--- DIRECTIONS ---
Omit every picture. Return all other data as it stands.

Records from a dataset:
------------------------------

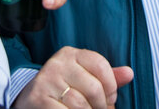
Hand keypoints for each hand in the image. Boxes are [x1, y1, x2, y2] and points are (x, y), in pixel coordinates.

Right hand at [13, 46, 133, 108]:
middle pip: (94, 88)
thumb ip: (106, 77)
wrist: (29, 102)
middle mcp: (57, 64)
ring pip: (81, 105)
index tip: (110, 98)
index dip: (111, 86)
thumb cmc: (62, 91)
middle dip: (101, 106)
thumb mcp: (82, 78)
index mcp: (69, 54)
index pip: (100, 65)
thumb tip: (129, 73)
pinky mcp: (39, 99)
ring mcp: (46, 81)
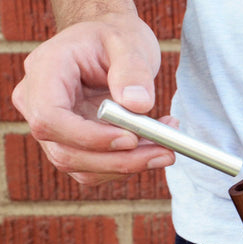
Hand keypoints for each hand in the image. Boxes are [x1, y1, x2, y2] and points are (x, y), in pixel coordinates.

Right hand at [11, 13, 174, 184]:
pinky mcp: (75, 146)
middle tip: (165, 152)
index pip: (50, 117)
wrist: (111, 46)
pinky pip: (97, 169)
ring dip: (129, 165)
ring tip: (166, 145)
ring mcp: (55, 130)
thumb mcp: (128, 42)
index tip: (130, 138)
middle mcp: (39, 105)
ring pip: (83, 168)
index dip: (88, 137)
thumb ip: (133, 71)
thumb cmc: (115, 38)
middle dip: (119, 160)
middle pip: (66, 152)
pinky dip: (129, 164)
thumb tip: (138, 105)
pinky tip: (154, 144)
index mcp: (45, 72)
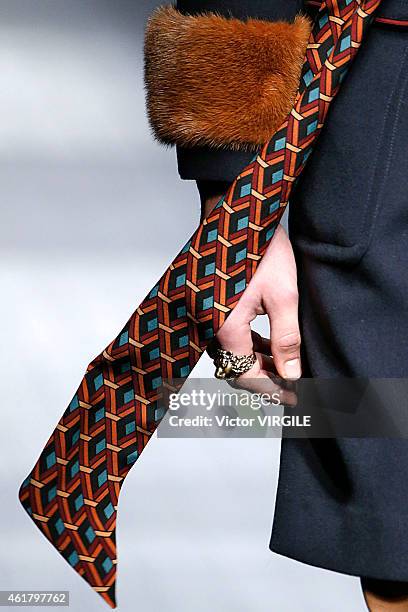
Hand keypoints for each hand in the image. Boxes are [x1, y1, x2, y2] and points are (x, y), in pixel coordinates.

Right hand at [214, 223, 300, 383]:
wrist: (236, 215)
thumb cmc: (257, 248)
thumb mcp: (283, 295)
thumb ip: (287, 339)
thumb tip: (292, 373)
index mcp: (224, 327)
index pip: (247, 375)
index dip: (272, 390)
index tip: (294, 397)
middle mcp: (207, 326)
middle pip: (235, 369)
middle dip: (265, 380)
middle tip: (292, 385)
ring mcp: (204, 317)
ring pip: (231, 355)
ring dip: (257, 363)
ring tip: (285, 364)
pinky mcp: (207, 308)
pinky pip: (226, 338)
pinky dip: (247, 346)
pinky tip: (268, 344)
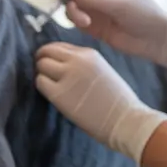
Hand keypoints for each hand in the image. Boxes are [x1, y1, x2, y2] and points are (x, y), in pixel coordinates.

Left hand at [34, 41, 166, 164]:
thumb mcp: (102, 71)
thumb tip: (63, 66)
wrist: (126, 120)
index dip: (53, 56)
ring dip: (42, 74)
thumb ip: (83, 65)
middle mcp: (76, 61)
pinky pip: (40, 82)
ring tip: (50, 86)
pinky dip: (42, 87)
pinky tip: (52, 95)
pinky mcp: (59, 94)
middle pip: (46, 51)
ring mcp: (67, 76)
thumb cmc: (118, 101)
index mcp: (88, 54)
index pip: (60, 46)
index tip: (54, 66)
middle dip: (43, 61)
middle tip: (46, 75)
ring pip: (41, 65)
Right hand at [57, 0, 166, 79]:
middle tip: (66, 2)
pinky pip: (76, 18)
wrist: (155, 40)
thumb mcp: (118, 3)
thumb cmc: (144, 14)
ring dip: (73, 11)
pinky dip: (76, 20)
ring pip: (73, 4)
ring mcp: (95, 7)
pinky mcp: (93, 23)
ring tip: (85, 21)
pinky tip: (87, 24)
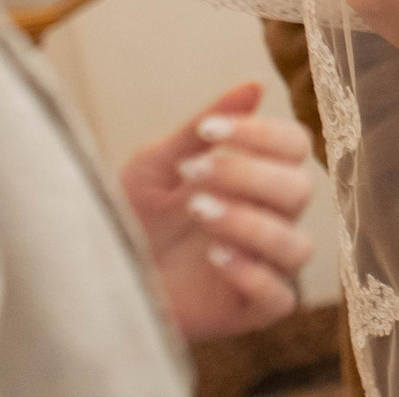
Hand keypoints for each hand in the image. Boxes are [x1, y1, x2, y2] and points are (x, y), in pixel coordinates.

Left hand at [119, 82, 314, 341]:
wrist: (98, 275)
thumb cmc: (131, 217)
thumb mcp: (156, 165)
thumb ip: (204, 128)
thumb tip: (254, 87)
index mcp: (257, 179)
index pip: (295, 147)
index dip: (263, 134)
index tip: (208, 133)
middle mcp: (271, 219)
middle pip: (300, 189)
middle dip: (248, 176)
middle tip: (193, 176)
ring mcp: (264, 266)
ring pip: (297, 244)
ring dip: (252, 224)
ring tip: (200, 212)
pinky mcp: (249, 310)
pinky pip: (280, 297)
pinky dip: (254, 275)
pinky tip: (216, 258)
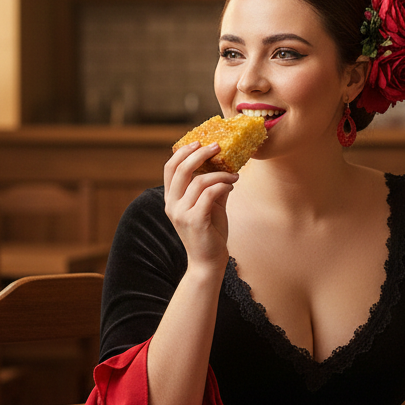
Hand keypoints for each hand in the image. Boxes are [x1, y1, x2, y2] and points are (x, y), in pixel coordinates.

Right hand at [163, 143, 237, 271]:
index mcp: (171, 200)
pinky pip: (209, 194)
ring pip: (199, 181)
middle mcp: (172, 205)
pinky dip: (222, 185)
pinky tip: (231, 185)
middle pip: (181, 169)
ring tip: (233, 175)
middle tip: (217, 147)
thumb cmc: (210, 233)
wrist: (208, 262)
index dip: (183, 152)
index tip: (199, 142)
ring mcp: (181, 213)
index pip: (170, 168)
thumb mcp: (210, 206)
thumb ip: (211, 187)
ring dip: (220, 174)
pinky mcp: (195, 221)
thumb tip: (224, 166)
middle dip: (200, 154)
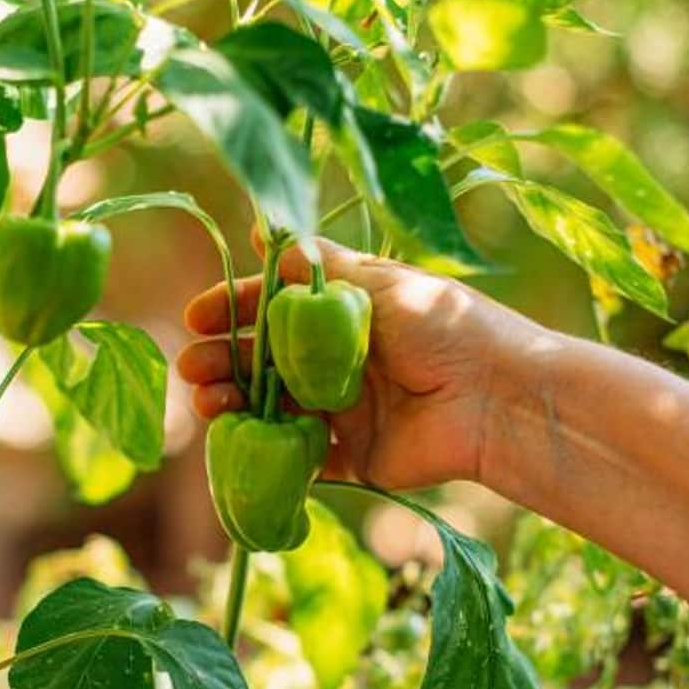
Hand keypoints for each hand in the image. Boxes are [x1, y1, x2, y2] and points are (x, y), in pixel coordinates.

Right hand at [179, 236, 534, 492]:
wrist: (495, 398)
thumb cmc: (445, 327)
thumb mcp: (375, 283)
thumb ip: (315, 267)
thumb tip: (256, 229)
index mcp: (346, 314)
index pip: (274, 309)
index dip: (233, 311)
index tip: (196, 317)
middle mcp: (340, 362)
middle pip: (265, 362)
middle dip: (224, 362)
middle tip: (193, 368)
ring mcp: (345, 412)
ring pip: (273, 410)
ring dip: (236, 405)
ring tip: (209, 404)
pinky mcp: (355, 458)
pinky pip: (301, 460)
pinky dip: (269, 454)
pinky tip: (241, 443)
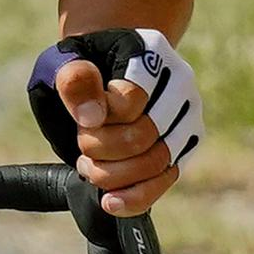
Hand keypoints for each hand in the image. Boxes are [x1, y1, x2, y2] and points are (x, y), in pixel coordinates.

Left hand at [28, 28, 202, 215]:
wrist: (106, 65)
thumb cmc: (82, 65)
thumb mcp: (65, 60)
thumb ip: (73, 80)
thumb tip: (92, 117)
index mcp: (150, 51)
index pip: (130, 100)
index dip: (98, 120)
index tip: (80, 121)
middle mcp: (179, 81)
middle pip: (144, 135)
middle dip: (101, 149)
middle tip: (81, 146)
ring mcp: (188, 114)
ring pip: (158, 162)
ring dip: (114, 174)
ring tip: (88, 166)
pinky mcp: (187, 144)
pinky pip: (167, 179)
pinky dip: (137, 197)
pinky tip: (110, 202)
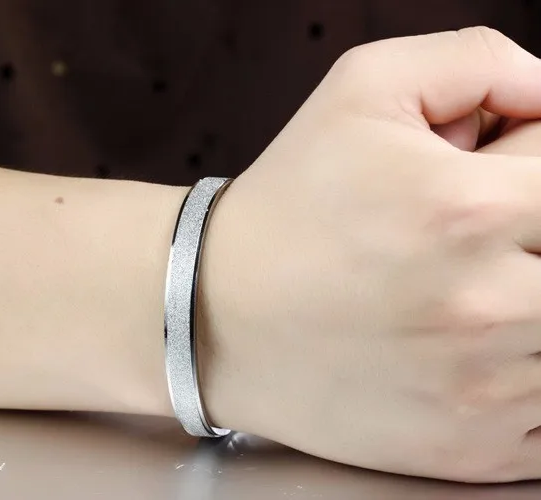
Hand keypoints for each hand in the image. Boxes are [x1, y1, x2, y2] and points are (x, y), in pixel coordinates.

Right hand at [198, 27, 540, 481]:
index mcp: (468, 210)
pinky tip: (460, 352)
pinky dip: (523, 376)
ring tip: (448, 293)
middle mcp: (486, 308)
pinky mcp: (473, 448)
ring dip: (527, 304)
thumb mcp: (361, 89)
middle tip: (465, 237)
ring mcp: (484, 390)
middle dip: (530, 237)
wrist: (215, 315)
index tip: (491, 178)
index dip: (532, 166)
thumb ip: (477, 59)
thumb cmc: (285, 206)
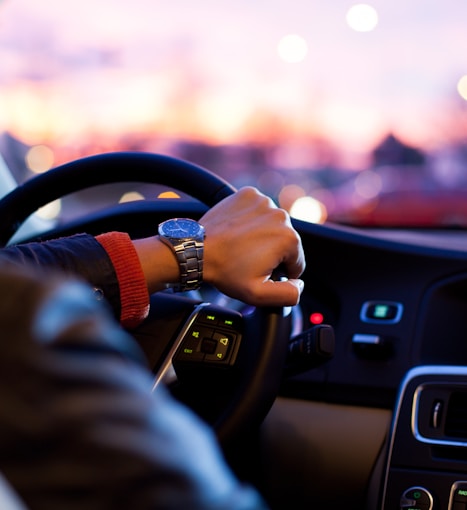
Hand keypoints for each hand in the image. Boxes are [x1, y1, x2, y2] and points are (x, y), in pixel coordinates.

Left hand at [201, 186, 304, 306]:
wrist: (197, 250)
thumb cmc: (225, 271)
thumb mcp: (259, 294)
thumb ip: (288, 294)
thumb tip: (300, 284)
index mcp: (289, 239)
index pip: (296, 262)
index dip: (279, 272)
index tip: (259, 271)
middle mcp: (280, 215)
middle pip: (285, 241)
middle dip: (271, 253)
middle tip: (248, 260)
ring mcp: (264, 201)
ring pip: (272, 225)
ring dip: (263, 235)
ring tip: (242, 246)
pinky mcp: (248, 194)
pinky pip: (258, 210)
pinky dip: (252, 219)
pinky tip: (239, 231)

------------------------------

--- EXERCISE ANSWER ---
Hand keypoints for each hand in the image. Boxes are [x1, y1, x2, y2] and points are (x, y), in pixel coordinates.

Right hand at [13, 46, 133, 108]:
middle pip: (94, 88)
thumb ip: (106, 77)
wrist: (29, 102)
middle mcp: (57, 64)
ring pip: (81, 105)
index tip: (110, 98)
index dip: (111, 86)
thumb cmc: (62, 91)
middle dip: (101, 106)
thumb mcp: (82, 78)
index mcp: (69, 54)
index pip: (100, 65)
thumb tip: (129, 73)
pinky mcp: (39, 99)
ring mcp: (46, 81)
Hand keypoints for each hand in the image. Boxes are [x1, y1, x2, y2] and points are (x, y), in pixel coordinates.

Right hand at [11, 13, 174, 184]:
pinky mcp: (75, 146)
middle tip: (165, 152)
index pip: (50, 117)
wrist: (111, 46)
pinky pip: (97, 169)
ring dip: (129, 165)
ring tip: (166, 145)
ring mcp: (55, 130)
thumb mcp: (128, 42)
index tip: (130, 138)
middle mcp: (39, 105)
ring pip: (83, 168)
index dip: (88, 137)
thumb ip: (133, 71)
thumb cmc: (115, 38)
middle dip: (119, 160)
middle pip: (66, 152)
pinky dip: (129, 164)
thumb tip: (138, 105)
pinky tip: (154, 144)
index mcp: (45, 72)
Hand keypoints for each hand in the image. Boxes are [x1, y1, x2, y2] and points are (x, y), in pixel coordinates.

Right hand at [214, 223, 300, 383]:
wrist: (236, 215)
thumb cmc: (257, 248)
thumb mcp: (283, 295)
thumb ip: (287, 339)
thumb tip: (292, 373)
index mcp: (224, 327)
index pip: (247, 375)
index dip: (272, 390)
index tip: (294, 397)
middle mcp: (207, 326)
middle pip: (235, 369)
middle dip: (265, 380)
middle tip: (292, 385)
ring mcp: (204, 317)
ring pip: (231, 355)
ring dip: (257, 363)
ring tip: (285, 364)
pinky mcp: (207, 308)
pinky pip: (226, 338)
pinky dip: (247, 346)
pinky tip: (268, 344)
Hand keypoints for each hand in the image. Boxes are [x1, y1, x2, y2] and points are (x, y), in pixel coordinates.

Left hand at [34, 41, 166, 164]:
thumb mcp: (102, 71)
thumb tip: (63, 66)
wrist: (126, 120)
index dip: (53, 56)
ring dip: (42, 74)
thumb ip: (83, 65)
middle mcp: (76, 61)
pinky pip: (40, 82)
ring tip: (50, 86)
pinky dip: (42, 87)
pinky tip: (52, 95)
pinky mcp: (59, 94)
middle pip: (46, 51)
ring mcp: (67, 76)
thumb cmc: (118, 101)
index mcp: (88, 54)
index pip: (60, 46)
index tip: (54, 66)
middle dip: (43, 61)
middle tip: (46, 75)
ring pip: (41, 65)
Right hand at [57, 0, 166, 79]:
middle tip: (66, 2)
pinky pip: (76, 18)
wrist: (155, 40)
thumb mcp: (118, 3)
thumb cmc: (144, 14)
ring dip: (73, 11)
pinky dip: (76, 20)
ring pip: (73, 4)
ring mcp: (95, 7)
pinky mcp: (93, 23)
ring tip: (85, 21)
pinky tip: (87, 24)
Hand keypoints for each hand in the image. Boxes are [x1, y1, x2, y2] and points are (x, y), in pixel coordinates.

Left hand at [119, 82, 314, 341]:
wrist: (98, 275)
thumb cmc: (131, 217)
thumb mcp: (156, 165)
thumb ip: (204, 128)
thumb tip: (254, 87)
index mcp: (257, 179)
index pip: (295, 147)
index dip: (263, 134)
index tip: (208, 133)
middle mcp: (271, 219)
middle pip: (300, 189)
middle dip: (248, 176)
middle tip: (193, 176)
ring mcp: (264, 266)
ring pip: (297, 244)
ring dip: (252, 224)
ring tip: (200, 212)
pinky mcp: (249, 310)
pinky pip: (280, 297)
pinky dip: (254, 275)
pinky tip: (216, 258)
Hand keypoints for each hand in the image. Boxes are [x1, y1, x2, y2] and points are (x, y), in pixel coordinates.

Right hand at [163, 143, 237, 271]:
index mcp: (171, 200)
pinky pip: (209, 194)
ring pip: (199, 181)
middle mcp: (172, 205)
pinky dip: (222, 185)
pinky tip: (231, 185)
middle pip: (181, 169)
ring tip: (233, 175)
middle tip: (217, 147)
thumb cmc: (210, 233)
wrist: (208, 262)
index dip: (183, 152)
index tip: (199, 142)
ring mcp: (181, 213)
index pip: (170, 168)
thumb mcp: (210, 206)
thumb ip: (211, 187)
ring dip: (220, 174)
pinky mcp: (195, 221)
thumb tip: (224, 166)
middle dip: (200, 154)
Hand keypoints for each hand in the image. Boxes are [x1, y1, x2, y2] and points are (x, y), in pixel coordinates.

Right hand at [179, 236, 534, 492]:
wrist: (495, 398)
thumb cmc: (445, 327)
thumb mcp: (375, 283)
thumb ip: (315, 267)
thumb tip: (256, 229)
index mcp: (346, 314)
index pip: (274, 309)
index dip: (233, 311)
index tip: (196, 317)
middle mcp: (340, 362)
middle pip: (265, 362)
middle dip: (224, 362)
middle tip: (193, 368)
ring mcp: (345, 412)
ring pip: (273, 410)
ring dip: (236, 405)
ring tip: (209, 404)
pinky mcp: (355, 458)
pinky pip: (301, 460)
pinky dip: (269, 454)
pinky tip: (241, 443)
Hand keypoints for each hand in the image. Boxes are [x1, y1, x2, y2] and points are (x, y), in pixel coordinates.

Left hand at [28, 28, 202, 215]:
wrist: (106, 65)
thumb cmc: (82, 65)
thumb mcp: (65, 60)
thumb ip: (73, 80)
thumb tip: (92, 117)
index mcp: (150, 51)
index pip: (130, 100)
index dip: (98, 120)
index tip: (80, 121)
middle mcp: (179, 81)
middle pip: (144, 135)
middle dip: (101, 149)
middle tip: (81, 146)
ring mcp: (188, 114)
ring pip: (158, 162)
ring dip: (114, 174)
ring tip: (88, 166)
pinky mcp: (187, 144)
pinky pip: (167, 179)
pinky dip: (137, 197)
pinky tip: (110, 202)
Hand keypoints for each hand in the image. Boxes are [x1, y1, x2, y2] and points are (x, y), in pixel coordinates.

Right hand at [198, 27, 540, 481]:
index mcp: (468, 210)
pinky tip: (460, 352)
pinky dip: (523, 376)
ring tip: (448, 293)
middle mcp: (486, 308)
pinky mcp: (473, 448)
ring dip: (527, 304)
thumb mcp: (361, 89)
middle tip: (465, 237)
ring mcp: (484, 390)
middle dip: (530, 237)
wrist: (215, 315)
index tip: (491, 178)
index dip: (532, 166)
thumb ip: (477, 59)
thumb cmc: (285, 206)
Hand keypoints for each hand in the image. Boxes are [x1, y1, x2, y2] and points are (x, y), in pixel coordinates.

Left hand at [201, 186, 304, 306]:
wrist: (197, 250)
thumb cmc: (225, 271)
thumb mcp: (259, 294)
thumb ip: (288, 294)
thumb tip: (300, 284)
index mcp: (289, 239)
index pip: (296, 262)
index dip: (279, 272)
index tip: (259, 271)
middle mcp: (280, 215)
middle pip: (285, 241)
middle dip: (271, 253)
middle tip: (248, 260)
ring mcp: (264, 201)
ring pip: (272, 225)
ring dip: (263, 235)
ring tip: (242, 246)
pinky mcp: (248, 194)
pinky pip: (258, 210)
pinky dip: (252, 219)
pinky tip: (239, 231)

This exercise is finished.